- TASK BRIEF -
Take the data below and extract the lines from the one with "った作成から始めることをおすすめします。" to the one with "ルな感想や意見を、短くわかりやすい口語調でまとめたも", inclusive, exactly as written.

- EXERCISE DATA -
• • • • • • •

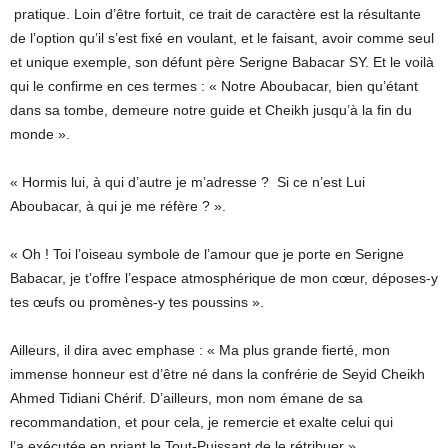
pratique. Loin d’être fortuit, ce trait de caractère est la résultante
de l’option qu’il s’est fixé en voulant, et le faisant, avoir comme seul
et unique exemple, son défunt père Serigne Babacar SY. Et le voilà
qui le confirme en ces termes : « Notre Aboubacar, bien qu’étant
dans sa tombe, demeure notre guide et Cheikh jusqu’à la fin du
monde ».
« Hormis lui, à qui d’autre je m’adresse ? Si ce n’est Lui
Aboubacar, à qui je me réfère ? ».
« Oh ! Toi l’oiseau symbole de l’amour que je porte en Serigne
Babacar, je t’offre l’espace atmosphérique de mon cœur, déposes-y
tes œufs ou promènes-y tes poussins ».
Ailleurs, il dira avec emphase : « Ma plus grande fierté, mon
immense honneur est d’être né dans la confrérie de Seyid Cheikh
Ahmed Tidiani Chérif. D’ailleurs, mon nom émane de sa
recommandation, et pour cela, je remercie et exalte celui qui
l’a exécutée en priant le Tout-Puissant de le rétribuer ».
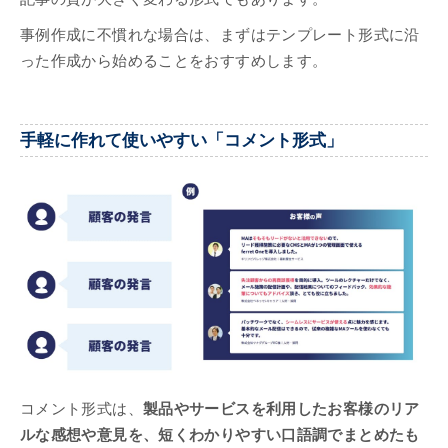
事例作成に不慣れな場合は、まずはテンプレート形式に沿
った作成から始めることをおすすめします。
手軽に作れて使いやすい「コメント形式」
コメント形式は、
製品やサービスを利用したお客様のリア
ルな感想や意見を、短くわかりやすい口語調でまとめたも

• • • • • • •

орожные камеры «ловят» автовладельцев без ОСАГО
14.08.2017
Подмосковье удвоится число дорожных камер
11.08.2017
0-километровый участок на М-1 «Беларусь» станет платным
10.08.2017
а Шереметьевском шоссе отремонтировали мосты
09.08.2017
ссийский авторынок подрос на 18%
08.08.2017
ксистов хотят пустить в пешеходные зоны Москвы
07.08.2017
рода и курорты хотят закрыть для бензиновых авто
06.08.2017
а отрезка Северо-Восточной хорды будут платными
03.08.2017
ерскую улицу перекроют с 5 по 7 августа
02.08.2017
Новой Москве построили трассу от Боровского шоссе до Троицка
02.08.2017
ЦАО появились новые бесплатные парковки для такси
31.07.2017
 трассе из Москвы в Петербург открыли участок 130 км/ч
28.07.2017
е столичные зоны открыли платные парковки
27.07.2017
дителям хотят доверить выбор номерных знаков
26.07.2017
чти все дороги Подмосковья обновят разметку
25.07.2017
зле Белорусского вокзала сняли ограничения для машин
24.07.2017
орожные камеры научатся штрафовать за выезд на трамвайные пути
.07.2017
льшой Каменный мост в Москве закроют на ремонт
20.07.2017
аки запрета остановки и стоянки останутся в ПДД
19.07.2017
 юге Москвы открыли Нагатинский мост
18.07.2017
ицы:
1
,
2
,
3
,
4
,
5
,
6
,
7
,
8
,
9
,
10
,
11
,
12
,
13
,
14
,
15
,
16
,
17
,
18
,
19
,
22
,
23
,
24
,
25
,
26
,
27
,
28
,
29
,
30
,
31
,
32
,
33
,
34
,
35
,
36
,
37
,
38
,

• • • • • • •

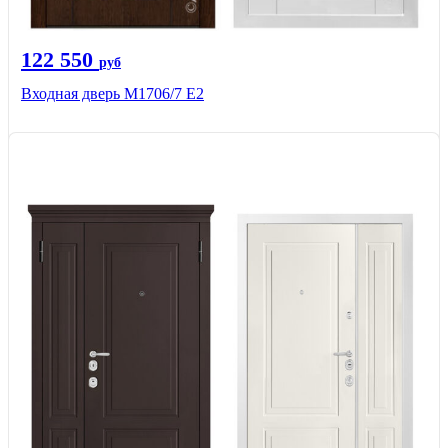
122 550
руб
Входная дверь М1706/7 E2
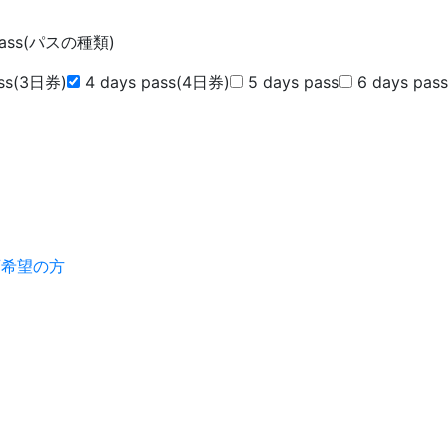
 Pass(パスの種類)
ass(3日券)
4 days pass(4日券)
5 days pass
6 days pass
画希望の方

• • • • • • •

- SOLUTION BELOW -
った作成から始めることをおすすめします。
手軽に作れて使いやすい「コメント形式」
コメント形式は、
製品やサービスを利用したお客様のリア
ルな感想や意見を、短くわかりやすい口語調でまとめたも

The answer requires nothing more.